What is wrong with traditional marriage that requires an easy, low-commitment version? If that is the reason for cohabitation, why complicate the situation with children? It seems selfish and unfair to engage in something that requires long term commitment, pro-creation, in a situation where long term commitment is not a guarantee, cohabitation.  Gerson recognizes that, while possible, “saving ourselves for marriage” is difficult in our current culture, but young adults should recognize the strain that cohabitation puts on marriage, especially if children result from the “test drive.” 
“Relationships defined by lower levels of commitment are, not unexpectedly, more likely to break up. Three-quarters of children born to cohabiting parents will see their parents split up by the time they turn 16, compared to about one-third of children born to married parents.”
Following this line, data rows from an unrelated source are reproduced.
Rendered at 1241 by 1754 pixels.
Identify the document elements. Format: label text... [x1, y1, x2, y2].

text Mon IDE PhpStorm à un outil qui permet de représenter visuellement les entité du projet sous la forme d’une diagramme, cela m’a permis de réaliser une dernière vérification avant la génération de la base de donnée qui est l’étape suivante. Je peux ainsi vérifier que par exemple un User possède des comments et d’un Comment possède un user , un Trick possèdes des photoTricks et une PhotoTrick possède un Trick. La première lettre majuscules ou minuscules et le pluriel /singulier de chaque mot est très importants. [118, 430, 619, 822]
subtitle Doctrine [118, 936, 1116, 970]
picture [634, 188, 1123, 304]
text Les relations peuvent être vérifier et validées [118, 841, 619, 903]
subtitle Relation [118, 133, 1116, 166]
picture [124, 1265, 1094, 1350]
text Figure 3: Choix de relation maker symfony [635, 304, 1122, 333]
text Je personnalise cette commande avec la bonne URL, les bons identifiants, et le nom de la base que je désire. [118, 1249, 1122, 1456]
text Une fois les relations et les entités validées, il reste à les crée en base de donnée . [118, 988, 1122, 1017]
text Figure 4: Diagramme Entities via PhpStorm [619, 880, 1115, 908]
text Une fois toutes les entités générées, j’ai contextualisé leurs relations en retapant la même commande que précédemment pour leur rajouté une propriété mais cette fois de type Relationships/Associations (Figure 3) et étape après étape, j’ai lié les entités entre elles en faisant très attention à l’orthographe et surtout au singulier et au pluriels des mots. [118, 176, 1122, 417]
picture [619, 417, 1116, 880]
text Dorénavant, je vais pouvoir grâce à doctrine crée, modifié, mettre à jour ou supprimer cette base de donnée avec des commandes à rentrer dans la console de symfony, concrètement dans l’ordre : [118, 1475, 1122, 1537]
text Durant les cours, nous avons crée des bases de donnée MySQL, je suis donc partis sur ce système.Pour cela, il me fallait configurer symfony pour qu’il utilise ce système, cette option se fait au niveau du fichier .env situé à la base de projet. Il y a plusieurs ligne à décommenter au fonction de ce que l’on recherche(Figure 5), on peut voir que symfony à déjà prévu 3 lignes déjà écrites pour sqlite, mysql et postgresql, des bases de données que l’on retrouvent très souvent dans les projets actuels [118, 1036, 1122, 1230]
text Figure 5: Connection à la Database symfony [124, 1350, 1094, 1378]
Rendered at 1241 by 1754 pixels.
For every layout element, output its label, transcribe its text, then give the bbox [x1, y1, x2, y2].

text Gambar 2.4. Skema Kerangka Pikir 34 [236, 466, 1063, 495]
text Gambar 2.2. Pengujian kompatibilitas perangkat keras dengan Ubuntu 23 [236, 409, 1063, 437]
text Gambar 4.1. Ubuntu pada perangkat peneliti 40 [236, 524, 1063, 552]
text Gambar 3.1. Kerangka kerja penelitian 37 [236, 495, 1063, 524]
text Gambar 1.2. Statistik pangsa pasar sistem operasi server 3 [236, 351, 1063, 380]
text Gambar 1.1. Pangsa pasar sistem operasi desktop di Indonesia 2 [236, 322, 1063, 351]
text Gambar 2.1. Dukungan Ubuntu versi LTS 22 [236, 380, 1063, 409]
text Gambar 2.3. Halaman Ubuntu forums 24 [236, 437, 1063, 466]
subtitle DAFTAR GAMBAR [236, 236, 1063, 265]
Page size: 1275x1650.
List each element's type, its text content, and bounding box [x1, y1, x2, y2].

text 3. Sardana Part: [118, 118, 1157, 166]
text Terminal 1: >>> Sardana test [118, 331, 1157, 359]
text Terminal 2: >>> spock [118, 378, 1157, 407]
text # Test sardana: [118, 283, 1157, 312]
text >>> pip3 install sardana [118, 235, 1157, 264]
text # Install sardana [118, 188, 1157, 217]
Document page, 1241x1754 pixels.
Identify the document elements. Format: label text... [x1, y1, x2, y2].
With the statistics that are published everywhere about the effects of divorce on children, why as a society are be turning the other cheek on this destructive trend? 

Lastly, Gerson looks to Brad Wilcox, professor at The University of Virginia,  concerning cohabitation’s influence on views of the opposite sex,

” … having a series of low-commitment relationships does not bode well for later marital commitment. Some of this expresses pre-existing traits — people who already have a “nontraditional” view of commitment are less likely to be committed in marriage. But there is also evidence, according to Wilcox, that multiple failed relationships can “poison one’s view of the opposite sex.” Serial cohabitation trains people for divorce. In contrast, cohabitation among people who are engaged seems to have no adverse effect on eventual marriage.”

It sounds to me like there are very few redeeming qualities of the cohabitation movement. This leads me to question, why would we want to train for divorce? Why would we want to bring children into a home that is unstable and designed for failure? And, why would be want to engage in something that causes us to have a poisoned view of the opposite sex?